Cells expressing the RING finger Z protein are resistant to arenavirus infection

Abstract

Arenaviruses include Lassa fever virus (LFV) and the South American hemorrhagic fever viruses. These viruses cause severe human disease, and they pose a threat as agents of bioterrorism. Arenaviruses are enveloped viruses with a bisegmented negative-strand RNA genome whose proteomic capability is limited to four polypeptides: nucleoprotein (NP); surface glycoprotein (GP), which is proteolytically processed into GP1 and GP2; polymerase (L); and a small (11-kDa) RING finger protein (Z). Our investigators have previously shown that Z has a strong inhibitory activity on RNA synthesis mediated by the polymerase of the prototypic arenavirus, lymphocytic choriomeningitis virus (LCMV). In this report we show that cells transduced with a replication-deficient recombinant adenovirus expressing Z (rAd-Z) are resistant to LCMV and LFV infection. Virus cell entry mediated by LCMV or LFV GP was not affected in rAd-Z-transduced cells, but both virus transcription and replication were strongly and specifically inhibited, which resulted in a dramatic reduction in production of infectious virus. These findings open new avenues for developing antiviral strategies to combat the highly pathogenic human arenaviruses, including LFV.

FIG. 1.

Vero cells transduced with rAd-Z are specifically resistant to LCMV infection. (A) Expression levels of rAd-supplied Z protein depended on the MOI of rAd-Z. Cells were transduced with rAd-Z at various MOIs. Twenty hours later, cell lysates were prepared and analyzed by Western blotting using antibodies to Z or actin. (B and C) Vero cells were transduced with either rAd-Z or rAd-T7, both at an MOI of 2, and subsequently infected with either LCMV or MV (both at an MOI of 2).

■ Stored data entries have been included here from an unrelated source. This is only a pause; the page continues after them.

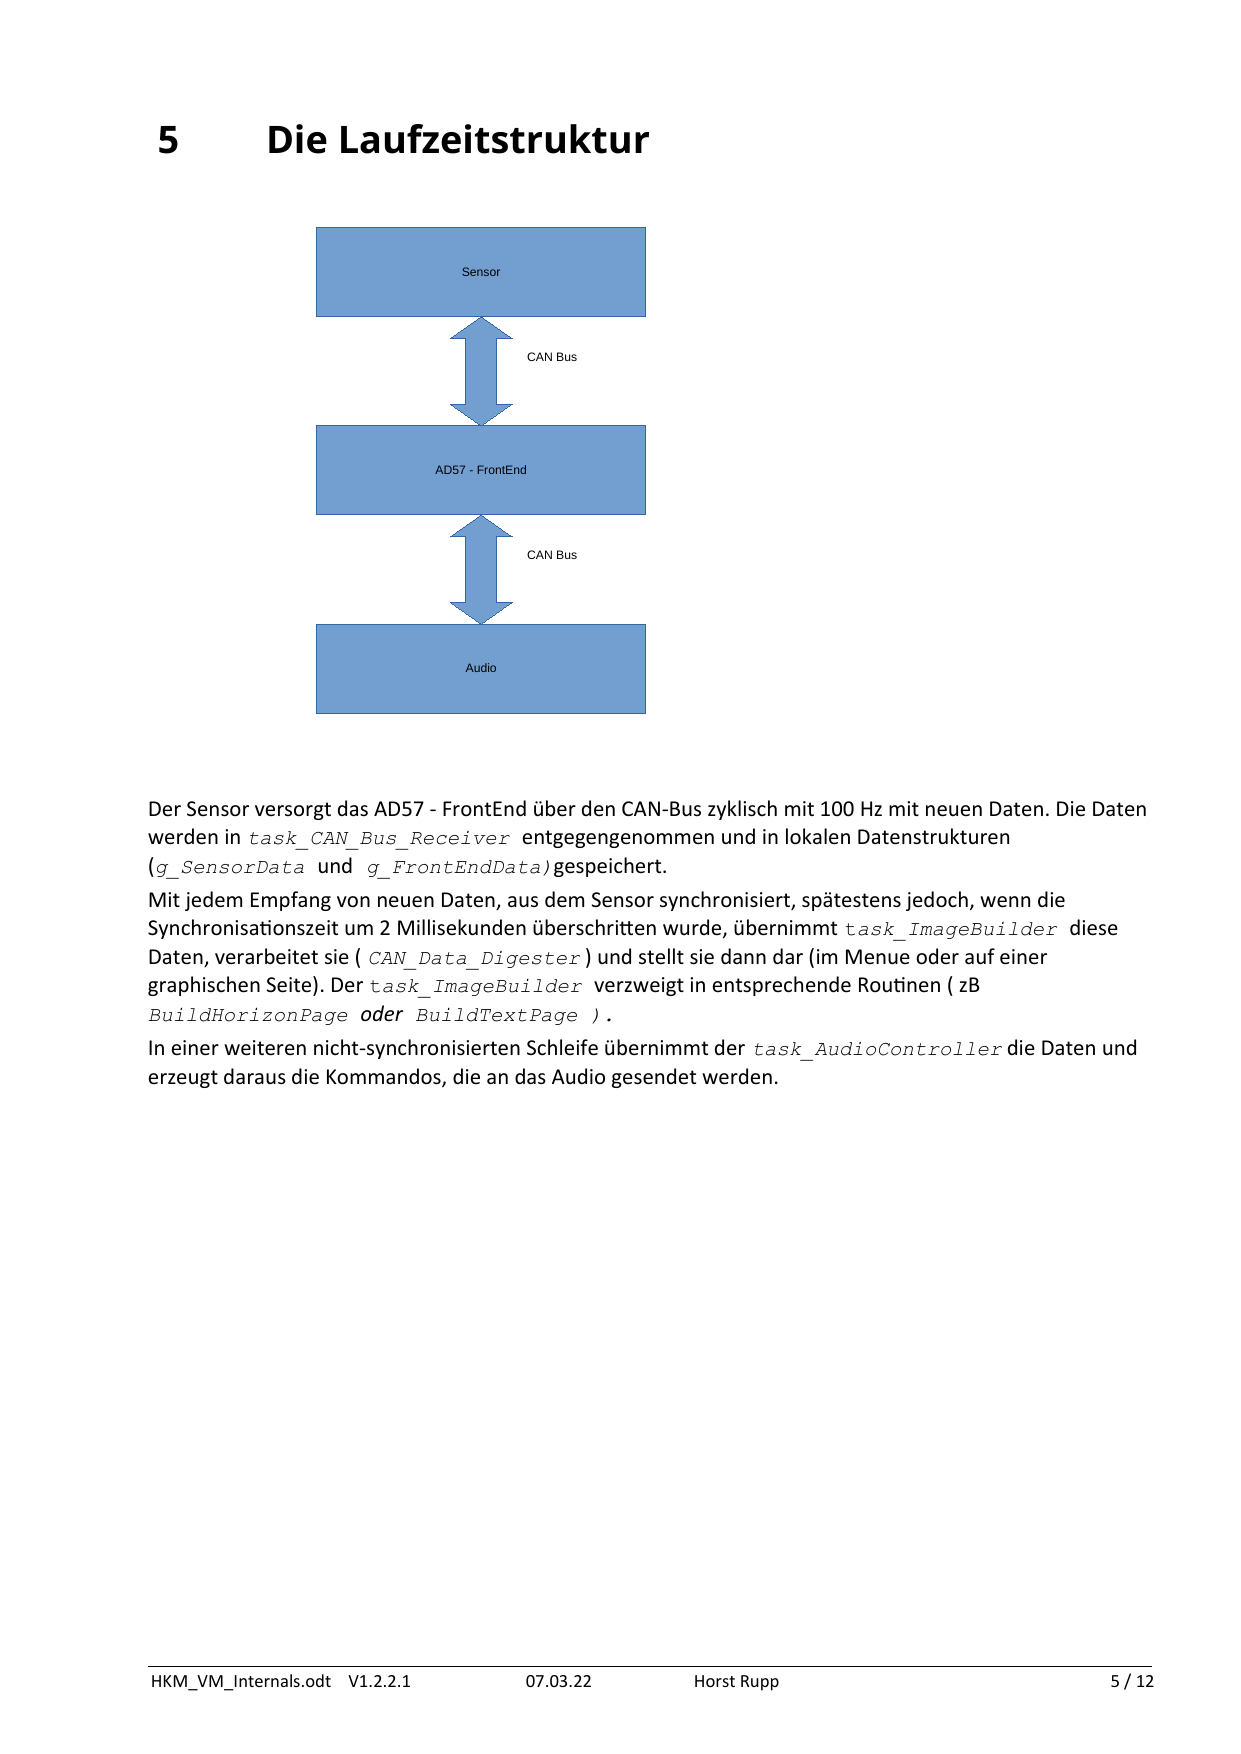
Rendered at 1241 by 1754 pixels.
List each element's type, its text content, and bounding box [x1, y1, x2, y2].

subtitle Die Laufzeitstruktur [148, 113, 1128, 165]
subtitle Mit jedem Empfang von neuen Daten, aus dem Sensor synchronisiert, spätestens jedoch, wenn die Synchronisationszeit um 2 Millisekunden überschritten wurde, übernimmt task_ImageBuilder diese Daten, verarbeitet sie ( CAN_Data_Digester ) und stellt sie dann dar (im Menue oder auf einer graphischen Seite). Der task_ImageBuilder verzweigt in entsprechende Routinen ( zB BuildHorizonPage oder BuildTextPage ). [148, 885, 1152, 1027]
subtitle In einer weiteren nicht-synchronisierten Schleife übernimmt der task_AudioController die Daten und erzeugt daraus die Kommandos, die an das Audio gesendet werden. [148, 1033, 1152, 1090]
subtitle Der Sensor versorgt das AD57 - FrontEnd über den CAN-Bus zyklisch mit 100 Hz mit neuen Daten. Die Daten werden in task_CAN_Bus_Receiver entgegengenommen und in lokalen Datenstrukturen (g_SensorData und g_FrontEndData)gespeichert. [148, 794, 1152, 879]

LCMV antigens were not detected in rAd-Z-transduced cells (B). At 48 h postinfection (p.i.), cells were fixed and analyzed by IF using antibodies to LCMV and MV. Production of infectious LCMV particles was dramatically and specifically reduced in rAd-Z-transduced cells (C). At the indicated time p.i., tissue culture supernatants were collected and titers of LCMV and MV were determined by plaque assay.

FIG. 2.

Vero cells expressing a Myc-tagged LFV Z (LFVZmyc) are specifically resistant to LCMV and LFV infection. (A) Expression levels of rAd-supplied LFVZ depended on the MOI of rAd-LFVZ. Cells were transduced with rAd-LFVZ at the indicated MOI. Twenty hours later, cell lysates were prepared and analyzed by Western blotting using antibodies to Myc and actin. (B and C) Vero cells were transduced with either rAd-LFVZ or rAd-T7, both at an MOI of 2, and subsequently infected with either LCMV (MOI of 2), MV (MOI of 2), or LFV (MOI of 2). At 48 h postinfection (p.i), cells were fixed and analyzed by IF with antibodies to LCMV, MV, or LFV. LCMV (B) and LFV (C) antigens were not detected in rAd-LFVZ-transduced cells. (D) Expression of LFV GP2 was dramatically reduced in both whole-cell extracts and tissue culture supernatants of rAd-LFV-transduced cells. Vero cells were transduced with either rAd-T7 or rAd-LFVZ (MOI of 2) and were subsequently infected with LFV (MOI of 2). Seven days after LFV infection, supernatants and whole-cell lysates were analyzed by Western blotting by using an antibody to LFV GP2.

FIG. 3.

(A) Cell entry mediated by LCMV or LFV GP is not affected in rAdZ-transduced cells. Vero cells were transduced with either rAd-T7 or rAdZ (both at an MOI of 2) and subsequently infected with VSVΔG pseudotyped with either VSV G or LCMV GP. Twelve hours later, cells were fixed and analyzed by IF using an antibody to the nucleoprotein of VSV. (B) Low levels of apoptosis induced by rAd-supplied Z do not affect LCMV replication. (i) Levels of apoptosis (as a percentage) were normalized with respect to those seen in STS (50 μM)-treated cells. (ii) STS (50 μM)-treated and untreated Vero cells were infected with LCMV (MOI of 1). At 24 h postinfection (p.i.), total cellular RNA was isolated and analyzed by Northern blot hybridization using an LCMV NP probe. (C) LCMV RNA synthesis, both transcription and replication, is inhibited in cells transduced with rAdZ. Cells were transduced with either rAd-Z or rAd-GFP or were nontransduced, and subsequently cells were infected with LCMV. At the indicated time p.i., total cell RNA was isolated and analyzed by Northern blot hybridization using a [³²P]NP double-stranded DNA probe that hybridizes to both NP mRNA (transcription) and S RNA (replication).